Transport Minister Simon Bridges' office would not comment yesterday, except to say an announcement was imminent.
After initially showing no interest in road tolls, the National-led Government last year changed tack and conceded it was needed to ease traffic woes in Auckland.
Its U-turn came after a joint Government-Auckland Council report showed the city would grow by 700,000 people over the next 30 years. The report said tolls of between 3c and 40c a kilometre would help reduce congestion.
Bridges said at the time that tolling in Auckland could be done by GPS satellite, as opposed to toll gantries or cameras.
GPS is considered the gold standard for road pricing, because it does not require as much physical infrastructure and is effective in changing behaviour, rather than just collecting revenue.
However, GPS road pricing technology is still being developed. Singapore is expected to be the first to introduce it in 2020.
Speaking to Newshub yesterday, Goff said road pricing was a medium-term option for Auckland, and other transport and revenue options were needed in the short-term.
"We are the one internationally competitive city that New Zealand has and we cannot remain internationally competitive if we're gridlocked and our gateway from the airport is so congested that people can't get in and out of it."
Until now, Auckland's infrastructure funding gap was estimated at $4b.
Goff said yesterday the figure was now closer to $7b. The original estimate was based on population increases of 16,000 a year in Auckland, and the city is now growing by 45,000 people a year.

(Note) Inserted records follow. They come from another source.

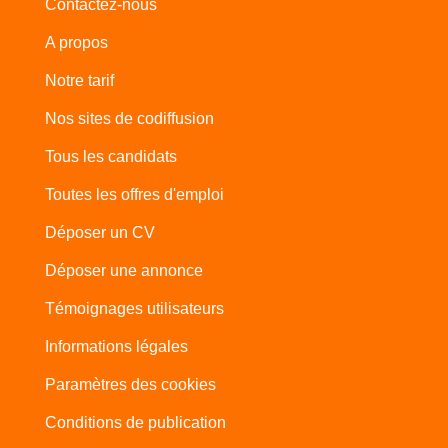
Contactez-nous
A propos
Notre tarif
Nos sites de codiffusion
Tous les candidats
Toutes les offres d'emploi
Déposer un CV
Déposer une annonce
Témoignages utilisateurs
Informations légales
Paramètres des cookies
Conditions de publication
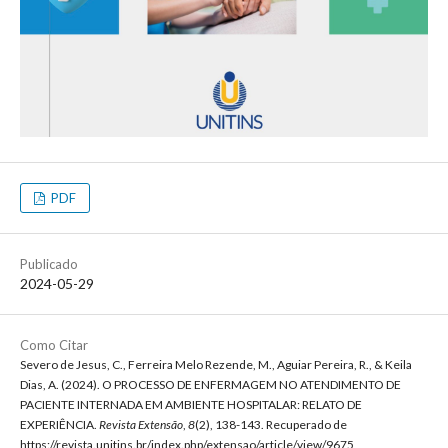
PDF
Publicado
2024-05-29
Como Citar
Severo de Jesus, C., Ferreira Melo Rezende, M., Aguiar Pereira, R., & Keila
Dias, A. (2024). O PROCESSO DE ENFERMAGEM NO ATENDIMENTO DE
PACIENTE INTERNADA EM AMBIENTE HOSPITALAR: RELATO DE
EXPERIÊNCIA.
Revista Extensão
,
8
(2), 138-143. Recuperado de
https://revista.unitins.br/index.php/extensao/article/view/9675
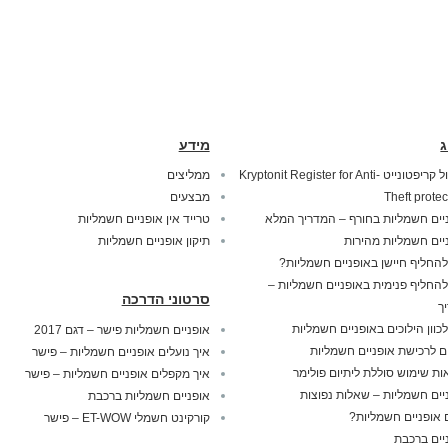
ג
מידע
מנעול קריפטונייט Kryptonit Register for Anti-
ממליצים
Theft protec
מבצעים
יים חשמליות בחורף – המדריך המלא
טרייד אין אופניים חשמליות
יים חשמליות מהירות
תיקון אופניים חשמליות
להחליף חיישן באופניים חשמליות?
להחליף פנימית באופניים חשמליות –
סרטוני הדרכה
ך
לכוון הילוכים באופניים חשמליות
אופניים חשמליות פישר – דגם 2017
ם לרכישת אופניים חשמליות
איך נועלים אופניים חשמליות – פישר
ות שימוש סוללת ליתיום פולימר
איך מקפלים אופניים חשמליות – פישר
יים חשמליות – שאלות נפוצות
אופניים חשמליות ברכבת
אופניים חשמליות?
קורקינט חשמלי ET-WOW – פישר
יים ברכבת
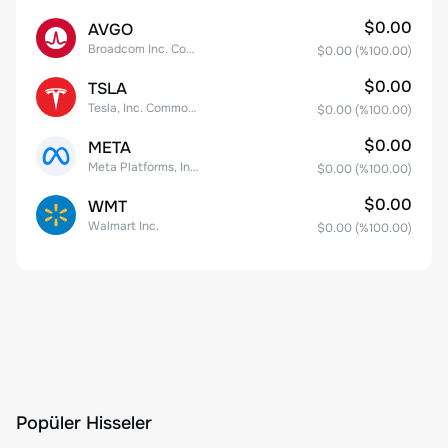
$0.00
AVGO
Broadcom Inc. Common Stock
$0.00
(%
100.00
)
$0.00
TSLA
Tesla, Inc. Common Stock
$0.00
(%
100.00
)
$0.00
META
Meta Platforms, Inc. Class A Common Stock
$0.00
(%
100.00
)
$0.00
WMT
Walmart Inc.
$0.00
(%
100.00
)
Popüler Hisseler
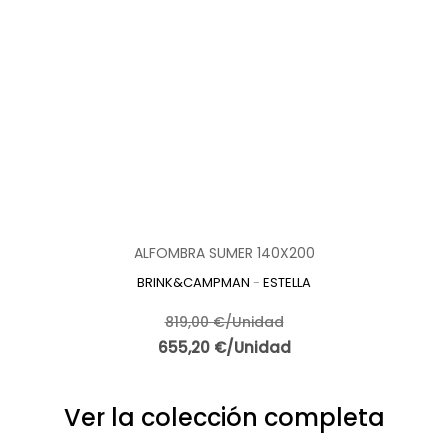
ALFOMBRA SUMER 140X200
BRINK&CAMPMAN
-
ESTELLA
819,00 €/Unidad
655,20 €/Unidad
Ver la colección completa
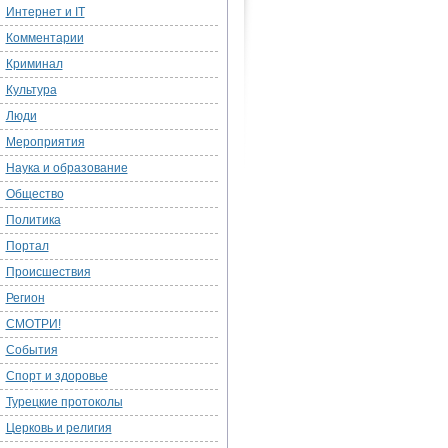
Интернет и IT
Комментарии
Криминал
Культура
Люди
Мероприятия
Наука и образование
Общество
Политика
Портал
Происшествия
Регион
СМОТРИ!
События
Спорт и здоровье
Турецкие протоколы
Церковь и религия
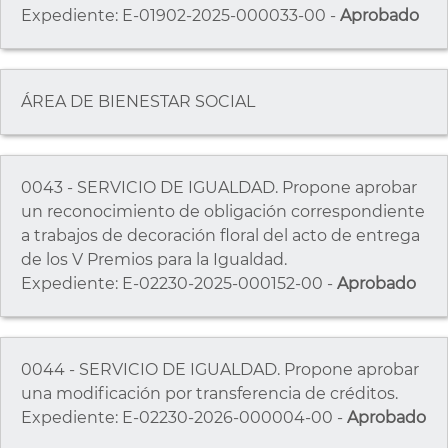
Expediente: E-01902-2025-000033-00 -
Aprobado
ÁREA DE BIENESTAR SOCIAL
0043 - SERVICIO DE IGUALDAD. Propone aprobar
un reconocimiento de obligación correspondiente
a trabajos de decoración floral del acto de entrega
de los V Premios para la Igualdad.
Expediente: E-02230-2025-000152-00 -
Aprobado
0044 - SERVICIO DE IGUALDAD. Propone aprobar
una modificación por transferencia de créditos.
Expediente: E-02230-2026-000004-00 -
Aprobado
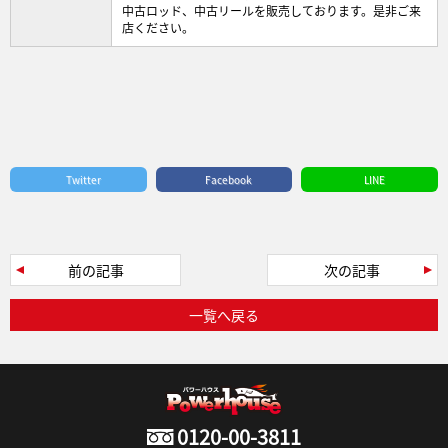
中古ロッド、中古リールを販売しております。是非ご来
店ください。
Twitter
Facebook
LINE
前の記事
次の記事
一覧へ戻る
0120-00-3811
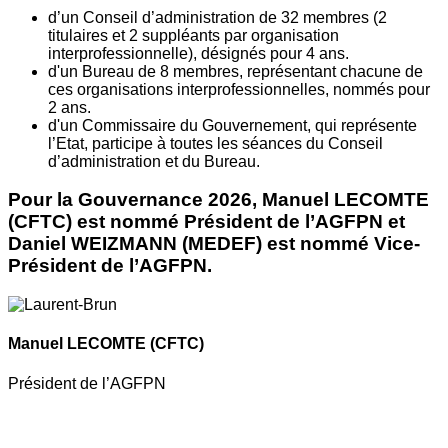
d’un Conseil d’administration de 32 membres (2
titulaires et 2 suppléants par organisation
interprofessionnelle), désignés pour 4 ans.
d'un Bureau de 8 membres, représentant chacune de
ces organisations interprofessionnelles, nommés pour
2 ans.
d'un Commissaire du Gouvernement, qui représente
l’Etat, participe à toutes les séances du Conseil
d’administration et du Bureau.
Pour la Gouvernance 2026, Manuel LECOMTE
(CFTC) est nommé Président de l’AGFPN et
Daniel WEIZMANN (MEDEF) est nommé Vice-
Président de l’AGFPN.
Manuel LECOMTE
(CFTC)
Président de l’AGFPN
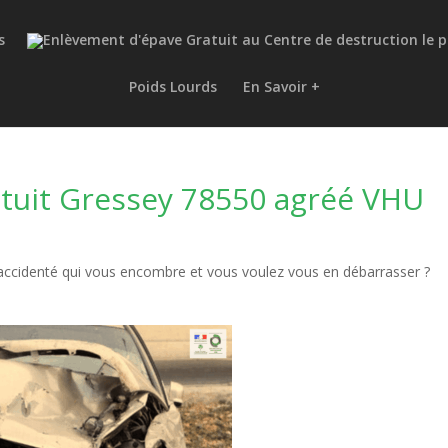
s
Poids Lourds
En Savoir +
tuit Gressey 78550 agréé VHU
accidenté qui vous encombre et vous voulez vous en débarrasser ?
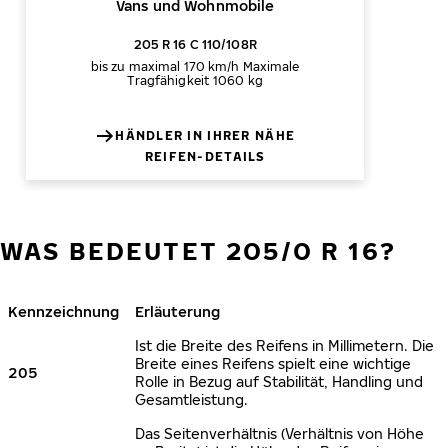
Vans und Wohnmobile
205 R 16 C 110/108R
bis zu maximal 170 km/h
Maximale
Tragfähigkeit 1060 kg
HÄNDLER IN IHRER NÄHE
REIFEN-DETAILS
WAS BEDEUTET 205/0 R 16?
Kennzeichnung
Erläuterung
Ist die Breite des Reifens in Millimetern. Die
Breite eines Reifens spielt eine wichtige
205
Rolle in Bezug auf Stabilität, Handling und
Gesamtleistung.
Das Seitenverhältnis (Verhältnis von Höhe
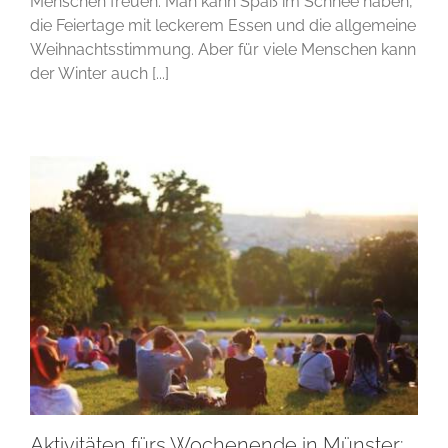
Menschen freuen. Man kann Spaß im Schnee haben,
die Feiertage mit leckerem Essen und die allgemeine
Weihnachtsstimmung. Aber für viele Menschen kann
der Winter auch [...]
Aktivitäten fürs Wochenende in Münster:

The Government created a $1b infrastructure fund last year, but it is yet to receive any applications from councils.
That is partly because councils must borrow money from the fund, and some of them say they are unwilling to take on more debt when they are already close to their debt ceiling.
The Government will announce a policy in the next month to get around this problem.
It is understood it will allow Auckland Council and others to receive money from the fund without affecting their balance sheets, through what are known as special purpose vehicles.
Labour's Auckland and transport spokesman Phil Twyford said his party supported road pricing because it meant the transport system was not "subsidising urban sprawl".
But he said the Government first needed to invest more in public transport so commuters had "genuine alternatives" to driving once tolls were in place.